Ölgün açıklamasının devamında, “Millî Eğitim Bakanlığı (MEB) e-okul sistemi üzerinden 2024-2025 eğitim öğretim yılına ait seçmeli derslerin seçim işlemlerinin başladığını açıklamıştır. Yapılan duyuruya göre ortaokullar ve liseler için seçmeli ders tercihleri 12 Şubat 2024 tarihine kadar yapılacaktır.
Seçmeli derslerin seçimi ile ilgili olarak “Okul yönetimince seçmeli dersler; okulun fiziki imkânları, mevcut öğretmen durumu, derslerin program içerikleri, zorunlu derslerin ve kişisel gelişiminin desteklenmesi, eğitim politikalarımızın gelecek vizyonu ve öğrencilerimizi millî, ahlâkî, insani, manevî ve kültürel değerlerini benimseyen ve koruyan fertler olarak yetiştirme amaçları da dikkate alınarak öğrencilerin talepleri doğrultusunda belirlenecektir.” ifadeleri kullanılmaktadır. Velilere sunulan dilekçelerde öğrencilerin “insan, toplum ve bilim”, “din, ahlak ve değerler” ve “kültür, sanat ve spor” alanlarından en az birer ders seçmeleri istenmektedir. Seçmeli derslerin seçiminde öğrencilerin kendi ilgi ve yeteneklerinden çok MEB’in ve okul idarelerinin “zorunlu seçmeli ders” dayatması yapması doğru değildir.
Seçmeli derslerin seçimi sürecinde ülke çapında çok sayıda okulda eğitimcilikten çok ‘siyasal kadro’ olarak görev yapan eğitim yöneticilerinin özellikle dini içerikli derslerin seçilmesi için büyük çaba gösterdiği, öğrenci ve velileri yönlendirmeye çalıştığı bilinmektedir. Bu nedenle okullarda seçtiği seçmeli derslerin belirlenmesi sürecinde herhangi bir yönlendirme yapılmaması ve öğrencilerin özgür iradesiyle seçim yapabilmeleri sağlanmalıdır.
Öğretmen yokluğu gerekçe gösterilerek çok sayıda seçmeli dersin açılmaması, onun yerine dini içerikli derslerin seçilmesi için çok sayıda eğitim yöneticisinin seferber olması kabul edilemez. Seçmeli ders tercihlerinde temel ölçüt öğrencinin ilgi ve yetenekleri olması gerekirken, her seferinde öğretmen yokluğu ve fiziki olanakların yetersizliği gerekçe gösterilerek öğrencileri önceden belirlenmiş bazı derslere yönlendirmek doğru değildir.

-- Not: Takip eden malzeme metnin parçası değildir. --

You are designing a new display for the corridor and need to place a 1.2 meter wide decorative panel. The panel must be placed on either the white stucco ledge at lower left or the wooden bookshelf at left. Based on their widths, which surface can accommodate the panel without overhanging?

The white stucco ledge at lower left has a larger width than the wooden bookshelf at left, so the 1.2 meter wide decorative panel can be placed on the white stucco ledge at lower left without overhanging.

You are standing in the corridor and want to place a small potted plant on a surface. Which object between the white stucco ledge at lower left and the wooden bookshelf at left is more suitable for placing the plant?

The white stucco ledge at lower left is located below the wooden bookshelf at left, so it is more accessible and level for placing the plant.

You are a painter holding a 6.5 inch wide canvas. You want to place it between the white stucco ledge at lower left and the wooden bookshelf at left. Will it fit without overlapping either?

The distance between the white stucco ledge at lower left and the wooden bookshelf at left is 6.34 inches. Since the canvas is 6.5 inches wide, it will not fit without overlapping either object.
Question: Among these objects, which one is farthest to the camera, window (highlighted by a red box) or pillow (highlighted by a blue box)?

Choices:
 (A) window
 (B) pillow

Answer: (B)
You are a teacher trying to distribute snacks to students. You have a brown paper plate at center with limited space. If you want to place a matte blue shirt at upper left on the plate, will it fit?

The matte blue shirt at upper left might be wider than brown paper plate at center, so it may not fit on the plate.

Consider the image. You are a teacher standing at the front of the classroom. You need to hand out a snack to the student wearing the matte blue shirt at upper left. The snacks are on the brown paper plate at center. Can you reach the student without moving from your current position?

Seçmeli dersler, öğrencilerin hayata hazırlanması, ilgi ve yeteneklerini ortaya çıkarılması açısından önemlidir. Seçmeli derslerin okul programlarının ayrılmaz bir parçası olarak öğrencilerin gelişimlerine destek olması, ayrıca bilişsel (bilgi, beceri), duyuşsal (ilgi, tutum) ve sosyal gelişimlerine katkı sağlaması gerekmektedir. Bütün bu bilimsel gerçekleri göz ardı ederek, iktidarın siyasal-ideolojik hedeflerine göre hareket eden eğitim yöneticileri suç işlemiş olacaktır.
Geçtiğimiz yıllarda bazı okul yöneticilerinin öğrenci ve velilere bilgilendirme yapmadan, onlar adına ders seçimi yaptığı, sonrasında seçilen dersleri imzalamaları için velilere tebliğ ettiği bilinmektedir. Bu dönem benzer uygulamaların olması halinde, velilerimiz Türkiye’nin 81 ilinde bulunman 105 Eğitim Sen şubesine mutlaka başvurmalıdır. Eğitim Sen Genel Merkezi, her dönem olduğu gibi, şubelerimizle birlikte seçmeli ders seçimi sürecini yakından takip edecektir.
Geçmişte defalarca yapıldığı gibi veli ve öğrenciler adına ders seçen okul yöneticileri açıkça suç işlediklerini bilmeli ve ona göre hareket etmelidir. Seçmeli derslerin belirlenmesi sürecinde hangi nedenle olursa olsun mağdur edilen veli ve öğrencilerimizin yanında olmaya devam edeceğiz. Eğitim politikalarına ilişkin her konuda olduğu gibi, bu konuda da her türlü siyasal ve ideolojik yönlendirmenin karşısında duracağımız bilinmelidir” ifadelerini kaydetti.